# "Why English Only?" Explained



## Galahad (Dec 21, 2006)

I've had some people asking about why Heresy's official language is English, and why it's against the rules to post in any other language.

The reason for the English Only rule is because this is an English website catering to an English speaking community. The mods and site owner primarily speak English. One or two mods speak other languages but they are not always on. Speaking in other languages not only excludes English Speakers (therefore undermining the whole point of the site, which is to invite comments and feedback from everyone), but it also means the moderators cannot tell when you are breaking the rules. 

If you wish to converse in your native tongue, (or whatever language you're studying in school), that's fine. Just don't do it in the threads or the open chats. I suggest you go to Private Messages, or use the Whisper function of our often unused Live Chat section.

This is a public forum, the expectation is that anything you said can be seen and responded to by any member of the community.

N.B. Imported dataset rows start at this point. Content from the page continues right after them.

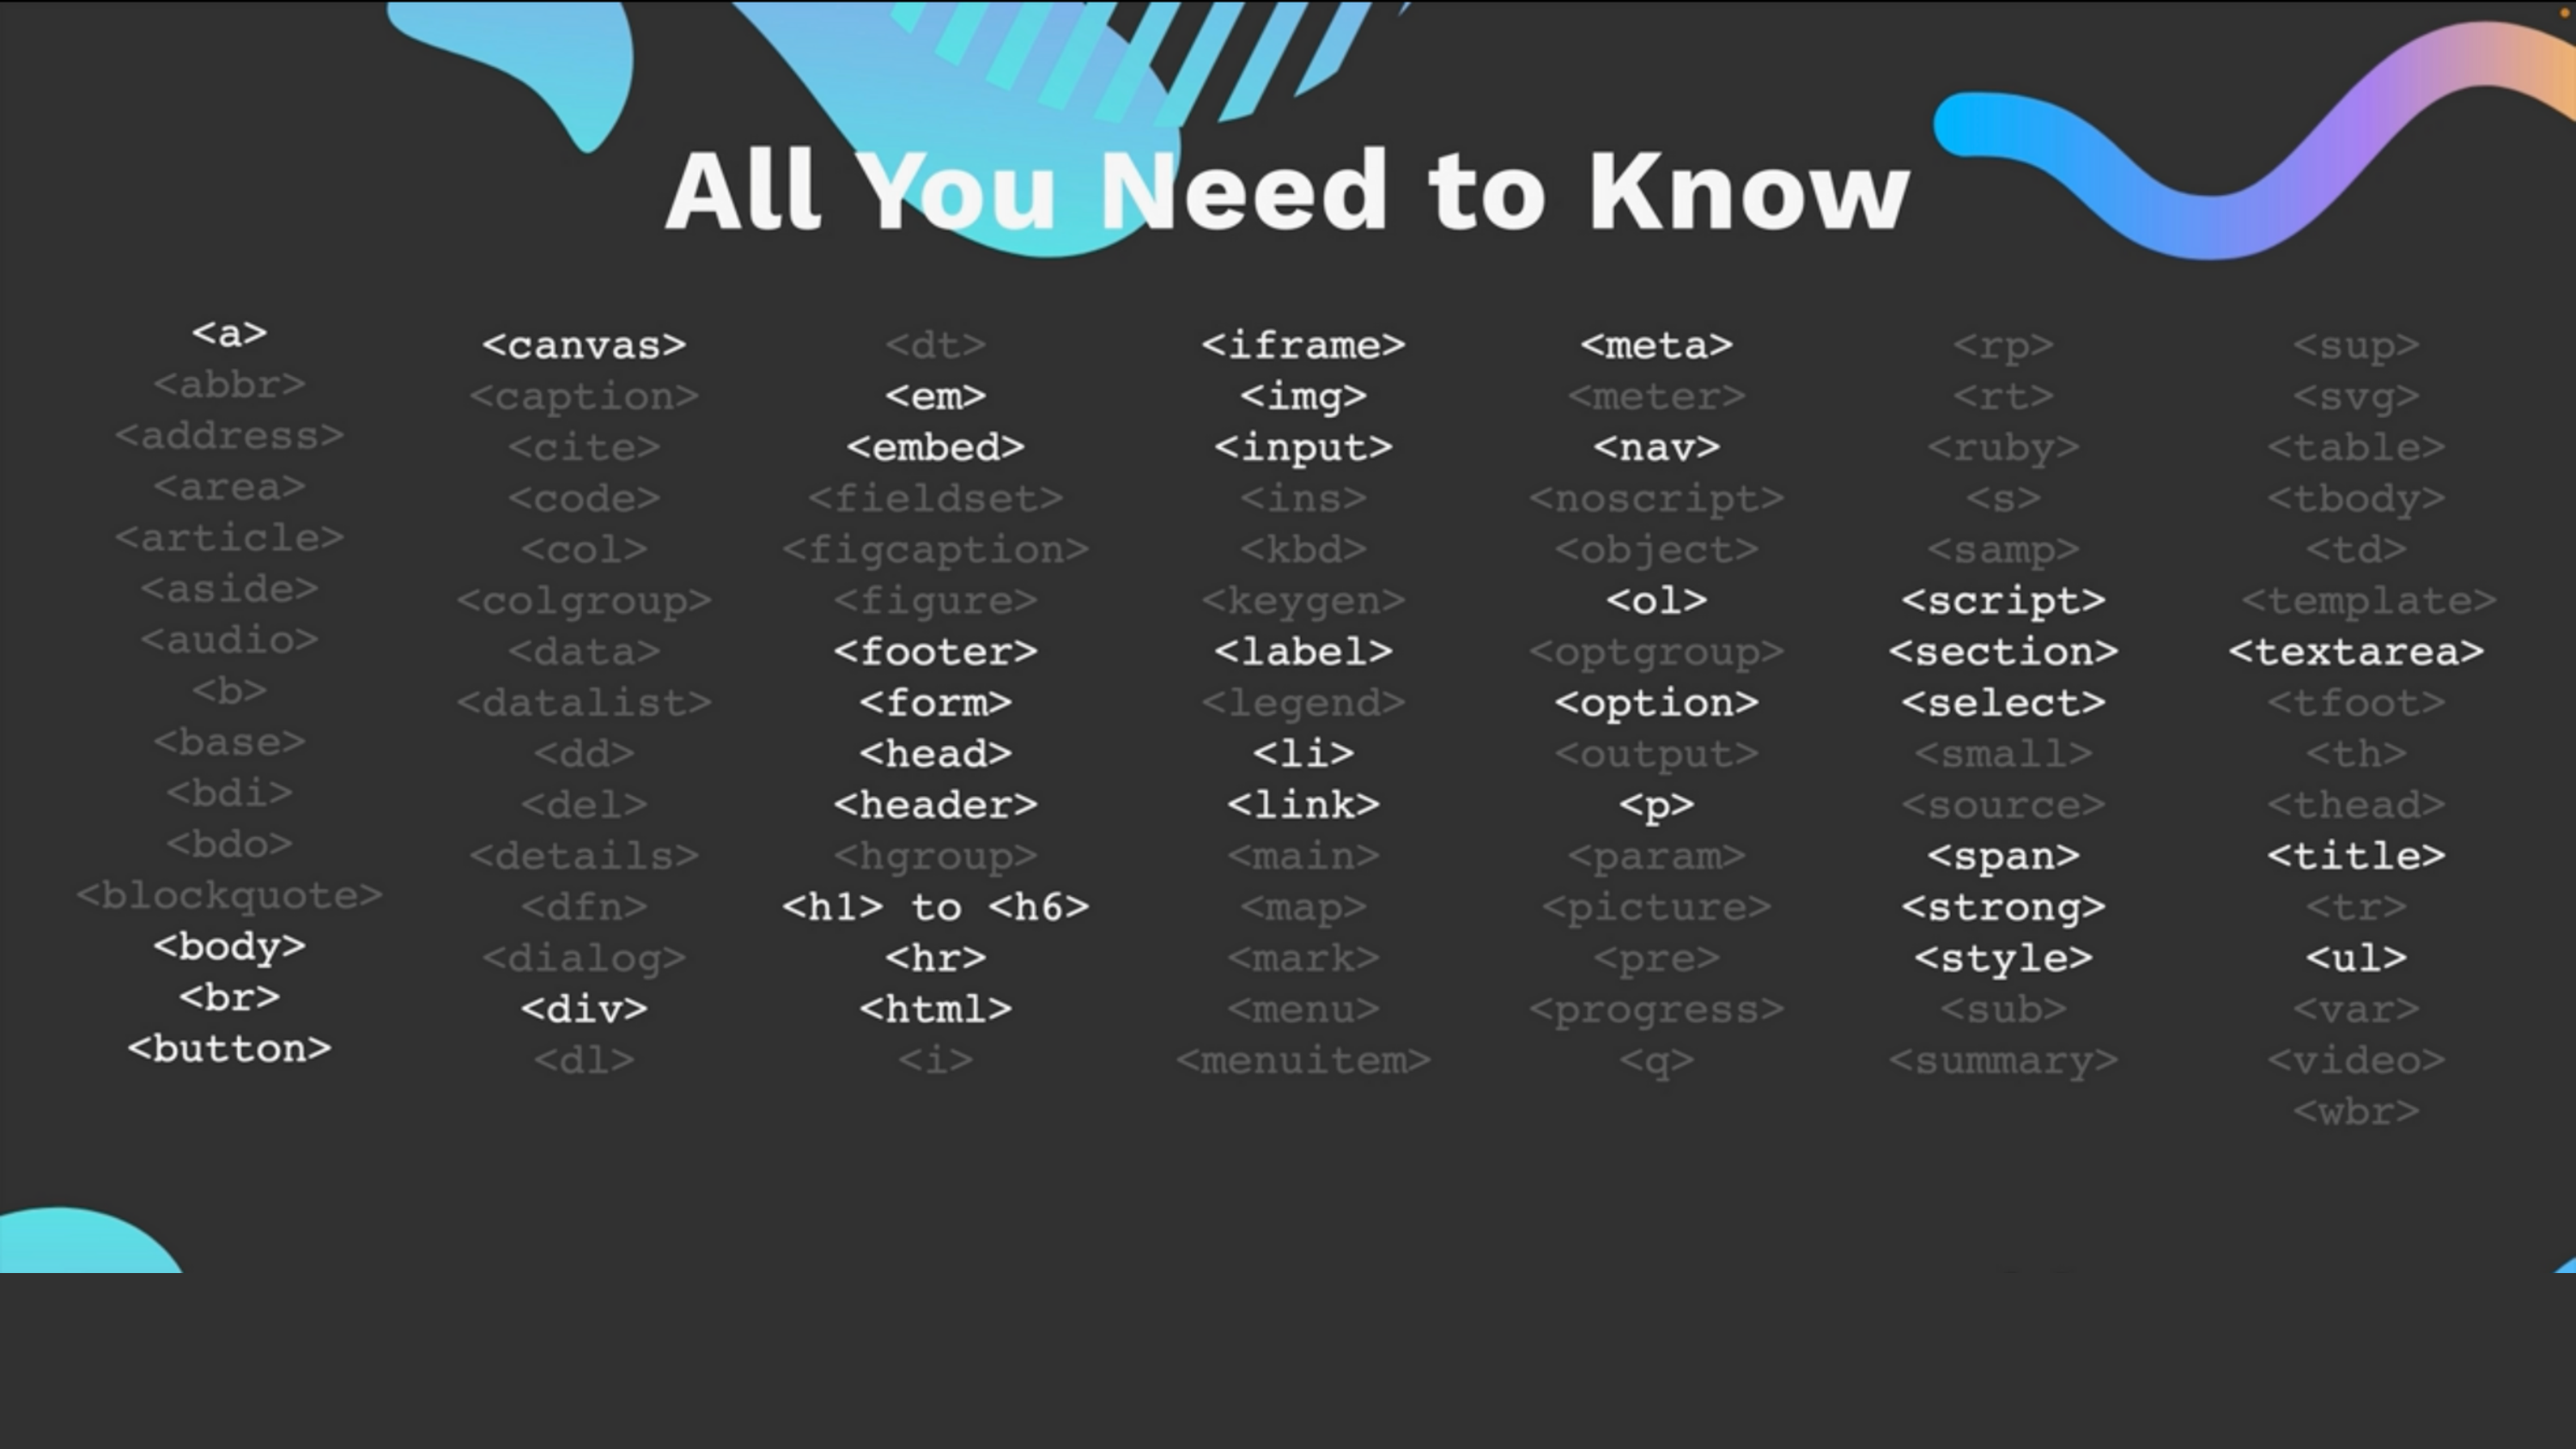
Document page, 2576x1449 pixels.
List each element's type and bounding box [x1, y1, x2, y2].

text_box [0, 0, 2576, 1273]
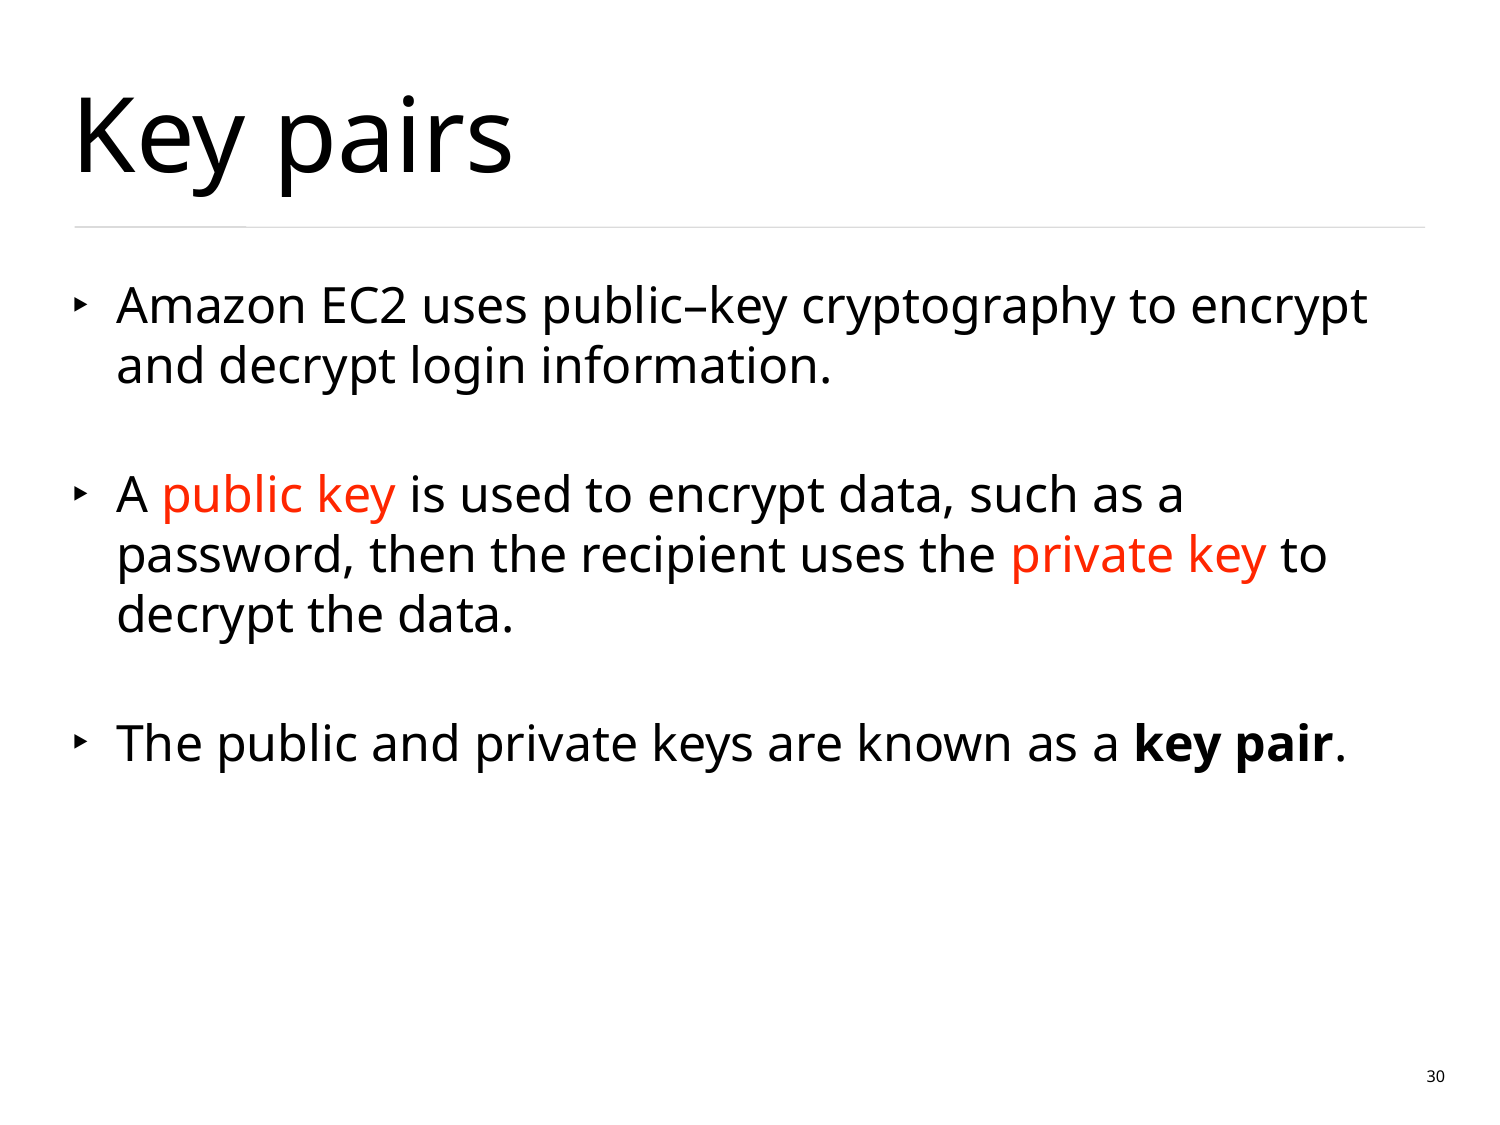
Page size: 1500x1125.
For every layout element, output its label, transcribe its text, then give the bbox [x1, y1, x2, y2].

title Key pairs [65, 37, 1435, 200]
list Amazon EC2 uses public–key cryptography to encrypt and decrypt login information. A public key is used to encrypt data, such as a password, then the recipient uses the private key to decrypt the data. The public and private keys are known as a key pair. [65, 267, 1435, 1026]
slide_number 30 [1415, 1060, 1452, 1096]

Every member of this community speaks English. Speaking so that not everyone can understand you runs counter to the concept of a public forum. If you don't want the general community to see and respond to what you say then take it to private channels.

We're not trying to be conservative or oppressive, or insensitive of our members for whom English is not their primary language, we're just trying to promote wide and open discussion and ensure that everyone is being polite and civil, and that nobody is left out. 

I hope that explains things. We at Heresy welcome everyone, but because of that we need to make sure everyone feels welcome and not excluded.


----------